TanukiDigital Posted April 7 Posted April 7 I'm trying to adjust bone position/scale using the new ObjectMeshSkinned in 2.21 after all animation is calculated in the Animation graph. I've read through the updated API docs and it seems the best way to do this would be to access the base pose layer in the NodeSkeletonPose, however despite trying various variations I cannot seem to edit the bone position/scale afterward, all animation seems locked to what comes out of the graph. Below is the code I've been attempting, which I'm running in PostUpdate() (though I have also tried it in other Update() functions as well)... do you have any advice on best practices here? public NodeSkeletonPose skeletonAnimation; // Reference Skeleton SkeletonPoseDecomposed pose = new SkeletonPoseDecomposed(); pose.Skeleton = skeletonAnimation.Skeleton; // Pull from the LAYER, not the final Pose skeletonAnimation.GetLayerPose(0, pose); int boneIndex = skeletonAnimation.Skeleton.FindJoint("head"); if (boneIndex != -1) { // Get, Modify, and Re-Set FloatTransform poseTransform = pose.GetTransform(boneIndex); poseTransform.position += new vec3(0f, 0f, 2.5f); poseTransform.scale = new vec3(2.5f, 2.5f, 2.5f); pose.SetTransform(boneIndex, poseTransform); } // Push back to the layer skeletonAnimation.SetLayerPose(0, pose); // Recalculate world transforms for the renderer skeletonAnimation.ForceApplyPose();
karpych11 Posted April 8 Posted April 8 Hello. Layers are internal data of the animation graph.
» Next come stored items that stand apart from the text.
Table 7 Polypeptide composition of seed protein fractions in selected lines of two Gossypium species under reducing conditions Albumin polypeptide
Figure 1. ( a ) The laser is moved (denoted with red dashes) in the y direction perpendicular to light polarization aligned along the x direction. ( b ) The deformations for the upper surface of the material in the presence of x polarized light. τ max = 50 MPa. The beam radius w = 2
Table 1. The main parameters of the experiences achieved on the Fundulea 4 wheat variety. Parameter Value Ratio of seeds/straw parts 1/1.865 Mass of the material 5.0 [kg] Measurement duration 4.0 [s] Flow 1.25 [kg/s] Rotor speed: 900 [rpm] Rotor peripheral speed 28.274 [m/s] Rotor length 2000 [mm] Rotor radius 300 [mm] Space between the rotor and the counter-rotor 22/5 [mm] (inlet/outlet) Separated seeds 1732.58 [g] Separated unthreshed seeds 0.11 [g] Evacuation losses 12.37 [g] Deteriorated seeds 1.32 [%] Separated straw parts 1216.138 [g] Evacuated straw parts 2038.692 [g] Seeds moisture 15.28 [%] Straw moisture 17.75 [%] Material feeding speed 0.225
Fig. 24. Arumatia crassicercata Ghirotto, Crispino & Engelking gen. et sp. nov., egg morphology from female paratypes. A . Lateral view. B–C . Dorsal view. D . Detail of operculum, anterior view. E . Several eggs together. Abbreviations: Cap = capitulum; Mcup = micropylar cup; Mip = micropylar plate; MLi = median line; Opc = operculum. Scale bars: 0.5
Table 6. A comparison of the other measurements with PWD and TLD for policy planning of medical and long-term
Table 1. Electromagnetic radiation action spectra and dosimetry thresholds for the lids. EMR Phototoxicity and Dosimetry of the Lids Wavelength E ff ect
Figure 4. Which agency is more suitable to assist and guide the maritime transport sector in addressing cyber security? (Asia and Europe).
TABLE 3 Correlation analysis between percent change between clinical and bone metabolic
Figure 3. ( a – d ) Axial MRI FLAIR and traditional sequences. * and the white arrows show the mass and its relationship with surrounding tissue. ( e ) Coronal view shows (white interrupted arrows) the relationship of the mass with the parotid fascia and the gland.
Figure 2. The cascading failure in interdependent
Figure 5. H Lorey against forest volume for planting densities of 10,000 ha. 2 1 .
When a graph is assigned to NodeSkeletonPose, modifying layers externally won't work correctly: In Update: the graph will overwrite your values during its own update. In PostUpdate: the final pose has already been computed from the layers, so layer changes will have no effect. For manual corrections after the graph has run, use the following methods in PostUpdate to directly access the joints of the final pose: SetJointTransform / GetJointTransform SetJointPosition / GetJointPosition SetJointRotation / GetJointRotation SetJointScale / GetJointScale All of them operate on local transforms of the final pose joints. After making changes, call ForceApplyPose() to update skinning for all objects in the hierarchy. Here is a small example: void PostUpdate() { // get local transform of the head joint from the final pose mat4 headLocalTransform = skeletonPose.GetJointTransform(headJoint); // compute object-space transform by traversing parent chain mat4 headObjectTransform = GetJointObjectSpaceTransform(headJoint); // convert target position to the joint's local space vec3 targetLocalPosition = MathLib.Inverse(headObjectTransform) * targetObjectPosition; // compute rotation from current direction to target vec3 currentDirection = new vec3(headLocalTransform.AxisZ); vec3 targetDirection = MathLib.Normalize(targetLocalPosition - headLocalTransform.Translate); quat diff = MathLib.RotationFromTo(currentDirection, targetDirection); // apply rotation to the local transform headLocalTransform = headLocalTransform * MathLib.Rotate(diff); skeletonPose.SetJointTransform(headJoint, headLocalTransform); // update skinning skeletonPose.ForceApplyPose(); } mat4 GetJointObjectSpaceTransform(int joint) { mat4 t = skeletonPose.GetJointTransform(joint); int jointParent = skeletonPose.Skeleton.GetJointParent(joint); while (jointParent != -1) { t = skeletonPose.GetJointTransform(jointParent) * t; jointParent = skeletonPose.Skeleton.GetJointParent(jointParent); } return t; } joint_rotation.mp4 1
TanukiDigital Posted April 8 Author Posted April 8 Thank you so much, this is extremely helpful, and works just as you suggested!